## Objective
Return verbatim every line of the rows below, from the line containing "genus: Dysoxylum" to the line containing "locality: Camden Bay.", including both of those lines.

----

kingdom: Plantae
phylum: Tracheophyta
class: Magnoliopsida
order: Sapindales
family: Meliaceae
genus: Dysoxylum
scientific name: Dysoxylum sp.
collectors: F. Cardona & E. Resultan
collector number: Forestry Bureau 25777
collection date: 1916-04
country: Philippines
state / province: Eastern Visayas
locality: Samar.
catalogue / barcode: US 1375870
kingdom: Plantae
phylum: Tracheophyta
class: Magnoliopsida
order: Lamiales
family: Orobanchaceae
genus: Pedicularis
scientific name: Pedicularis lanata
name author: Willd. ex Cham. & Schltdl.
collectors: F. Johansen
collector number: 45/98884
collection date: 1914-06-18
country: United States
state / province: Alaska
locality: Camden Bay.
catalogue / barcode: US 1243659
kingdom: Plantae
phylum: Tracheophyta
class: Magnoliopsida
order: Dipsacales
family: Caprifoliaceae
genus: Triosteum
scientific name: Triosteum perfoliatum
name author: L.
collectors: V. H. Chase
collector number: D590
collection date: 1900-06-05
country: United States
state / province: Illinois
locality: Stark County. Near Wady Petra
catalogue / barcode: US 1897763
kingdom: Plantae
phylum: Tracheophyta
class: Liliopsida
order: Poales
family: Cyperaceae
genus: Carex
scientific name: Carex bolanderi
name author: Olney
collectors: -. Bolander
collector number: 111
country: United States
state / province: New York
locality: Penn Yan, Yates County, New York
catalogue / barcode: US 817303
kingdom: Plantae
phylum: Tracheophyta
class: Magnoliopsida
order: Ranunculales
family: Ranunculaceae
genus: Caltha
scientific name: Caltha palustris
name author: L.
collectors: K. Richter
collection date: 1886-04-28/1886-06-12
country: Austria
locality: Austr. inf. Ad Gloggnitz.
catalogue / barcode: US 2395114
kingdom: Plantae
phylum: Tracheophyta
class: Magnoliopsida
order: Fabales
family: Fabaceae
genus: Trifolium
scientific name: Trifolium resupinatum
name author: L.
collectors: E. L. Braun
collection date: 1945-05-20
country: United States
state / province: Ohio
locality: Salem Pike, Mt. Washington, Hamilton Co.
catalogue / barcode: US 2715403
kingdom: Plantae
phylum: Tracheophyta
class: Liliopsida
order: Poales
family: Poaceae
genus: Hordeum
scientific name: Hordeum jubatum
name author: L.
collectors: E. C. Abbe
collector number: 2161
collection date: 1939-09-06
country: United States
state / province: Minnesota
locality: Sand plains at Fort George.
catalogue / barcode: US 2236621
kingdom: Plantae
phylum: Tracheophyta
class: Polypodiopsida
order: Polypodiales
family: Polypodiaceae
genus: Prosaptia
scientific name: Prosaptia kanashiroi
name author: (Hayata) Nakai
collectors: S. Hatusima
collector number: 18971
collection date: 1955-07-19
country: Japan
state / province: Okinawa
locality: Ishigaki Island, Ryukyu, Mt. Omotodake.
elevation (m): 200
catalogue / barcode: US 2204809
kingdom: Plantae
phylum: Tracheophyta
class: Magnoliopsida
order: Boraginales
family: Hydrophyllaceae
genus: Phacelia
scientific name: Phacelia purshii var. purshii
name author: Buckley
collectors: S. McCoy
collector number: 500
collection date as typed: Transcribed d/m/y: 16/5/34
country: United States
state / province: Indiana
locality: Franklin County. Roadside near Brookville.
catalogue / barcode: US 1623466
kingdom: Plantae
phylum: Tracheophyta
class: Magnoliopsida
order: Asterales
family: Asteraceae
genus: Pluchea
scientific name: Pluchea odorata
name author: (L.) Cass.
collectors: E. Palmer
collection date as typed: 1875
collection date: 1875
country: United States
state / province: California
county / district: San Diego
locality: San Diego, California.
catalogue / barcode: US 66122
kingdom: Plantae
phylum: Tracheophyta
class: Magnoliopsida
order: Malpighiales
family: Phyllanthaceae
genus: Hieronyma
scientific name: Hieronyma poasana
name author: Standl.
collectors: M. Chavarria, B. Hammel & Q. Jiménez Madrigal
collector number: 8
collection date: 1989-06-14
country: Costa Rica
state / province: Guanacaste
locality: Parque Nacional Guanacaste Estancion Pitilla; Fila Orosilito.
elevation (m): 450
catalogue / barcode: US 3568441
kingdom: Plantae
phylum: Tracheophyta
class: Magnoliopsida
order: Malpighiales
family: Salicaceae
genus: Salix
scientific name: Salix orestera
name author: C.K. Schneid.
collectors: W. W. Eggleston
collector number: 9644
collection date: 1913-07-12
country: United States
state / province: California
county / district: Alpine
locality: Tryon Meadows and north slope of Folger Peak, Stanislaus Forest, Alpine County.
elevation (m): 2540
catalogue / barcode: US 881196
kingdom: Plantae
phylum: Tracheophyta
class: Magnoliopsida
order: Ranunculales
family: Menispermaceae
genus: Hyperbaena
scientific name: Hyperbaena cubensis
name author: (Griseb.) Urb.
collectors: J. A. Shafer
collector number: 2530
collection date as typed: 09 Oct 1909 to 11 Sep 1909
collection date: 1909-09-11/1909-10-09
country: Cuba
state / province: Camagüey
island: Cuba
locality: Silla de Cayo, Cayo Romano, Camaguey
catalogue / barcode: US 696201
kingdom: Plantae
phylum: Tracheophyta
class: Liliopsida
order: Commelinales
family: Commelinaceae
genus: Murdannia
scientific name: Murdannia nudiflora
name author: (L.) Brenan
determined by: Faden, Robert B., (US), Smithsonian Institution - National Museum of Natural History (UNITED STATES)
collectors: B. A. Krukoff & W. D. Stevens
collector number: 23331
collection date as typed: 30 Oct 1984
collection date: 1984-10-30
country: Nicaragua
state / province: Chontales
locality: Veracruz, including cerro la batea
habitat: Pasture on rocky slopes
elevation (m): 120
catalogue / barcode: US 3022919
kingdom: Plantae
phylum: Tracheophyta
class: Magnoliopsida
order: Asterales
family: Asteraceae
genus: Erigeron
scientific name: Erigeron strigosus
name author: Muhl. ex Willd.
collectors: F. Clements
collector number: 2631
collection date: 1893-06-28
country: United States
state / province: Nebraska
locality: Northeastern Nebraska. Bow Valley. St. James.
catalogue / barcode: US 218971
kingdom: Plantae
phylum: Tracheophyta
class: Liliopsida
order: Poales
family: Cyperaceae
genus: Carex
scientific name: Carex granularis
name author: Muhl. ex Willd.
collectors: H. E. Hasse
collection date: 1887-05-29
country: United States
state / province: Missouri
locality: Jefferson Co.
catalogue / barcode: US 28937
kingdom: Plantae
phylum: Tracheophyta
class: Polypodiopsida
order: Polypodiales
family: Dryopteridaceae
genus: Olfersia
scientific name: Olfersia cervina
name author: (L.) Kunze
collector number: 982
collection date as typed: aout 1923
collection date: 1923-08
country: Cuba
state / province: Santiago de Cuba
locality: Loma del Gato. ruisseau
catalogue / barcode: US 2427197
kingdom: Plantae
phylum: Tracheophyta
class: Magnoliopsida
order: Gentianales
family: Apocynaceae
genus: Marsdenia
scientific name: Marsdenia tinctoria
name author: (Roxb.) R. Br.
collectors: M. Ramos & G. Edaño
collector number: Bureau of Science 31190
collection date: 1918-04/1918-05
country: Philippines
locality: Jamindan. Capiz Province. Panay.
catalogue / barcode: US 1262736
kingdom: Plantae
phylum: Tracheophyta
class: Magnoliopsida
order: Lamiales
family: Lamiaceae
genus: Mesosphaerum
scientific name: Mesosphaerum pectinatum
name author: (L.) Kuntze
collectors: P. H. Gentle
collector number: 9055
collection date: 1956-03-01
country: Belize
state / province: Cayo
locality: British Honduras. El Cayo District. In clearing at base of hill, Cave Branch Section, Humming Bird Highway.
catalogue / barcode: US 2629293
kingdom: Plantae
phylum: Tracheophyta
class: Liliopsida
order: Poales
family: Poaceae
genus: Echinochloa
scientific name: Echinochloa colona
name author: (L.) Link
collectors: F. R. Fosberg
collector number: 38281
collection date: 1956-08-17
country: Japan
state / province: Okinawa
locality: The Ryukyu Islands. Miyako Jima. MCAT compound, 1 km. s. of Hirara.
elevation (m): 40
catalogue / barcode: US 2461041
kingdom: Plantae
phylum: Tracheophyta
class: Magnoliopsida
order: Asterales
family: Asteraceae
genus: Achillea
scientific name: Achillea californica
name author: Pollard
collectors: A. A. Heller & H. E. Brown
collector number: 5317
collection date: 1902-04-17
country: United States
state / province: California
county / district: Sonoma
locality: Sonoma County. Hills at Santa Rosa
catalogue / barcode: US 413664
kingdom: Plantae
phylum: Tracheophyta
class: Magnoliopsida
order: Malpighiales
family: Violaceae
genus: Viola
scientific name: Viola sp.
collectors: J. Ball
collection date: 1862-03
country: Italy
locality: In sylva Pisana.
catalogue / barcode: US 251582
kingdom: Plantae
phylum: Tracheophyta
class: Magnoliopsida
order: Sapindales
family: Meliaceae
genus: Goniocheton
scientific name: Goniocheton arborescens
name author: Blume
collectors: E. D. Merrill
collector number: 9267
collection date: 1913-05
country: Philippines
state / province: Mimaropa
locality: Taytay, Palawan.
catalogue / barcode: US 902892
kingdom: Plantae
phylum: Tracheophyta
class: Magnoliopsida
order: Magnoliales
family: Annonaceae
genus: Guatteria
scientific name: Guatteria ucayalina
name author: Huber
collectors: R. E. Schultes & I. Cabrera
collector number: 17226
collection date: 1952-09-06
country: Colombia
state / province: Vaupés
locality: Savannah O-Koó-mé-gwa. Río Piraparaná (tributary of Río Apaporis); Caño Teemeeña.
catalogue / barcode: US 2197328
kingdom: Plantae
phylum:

----

## Answer to the problem
genus: Dysoxylum
scientific name: Dysoxylum sp.
collectors: F. Cardona & E. Resultan
collector number: Forestry Bureau 25777
collection date: 1916-04
country: Philippines
state / province: Eastern Visayas
locality: Samar.
catalogue / barcode: US 1375870
kingdom: Plantae
phylum: Tracheophyta
class: Magnoliopsida
order: Lamiales
family: Orobanchaceae
genus: Pedicularis
scientific name: Pedicularis lanata
name author: Willd. ex Cham. & Schltdl.
collectors: F. Johansen
collector number: 45/98884
collection date: 1914-06-18
country: United States
state / province: Alaska
locality: Camden Bay.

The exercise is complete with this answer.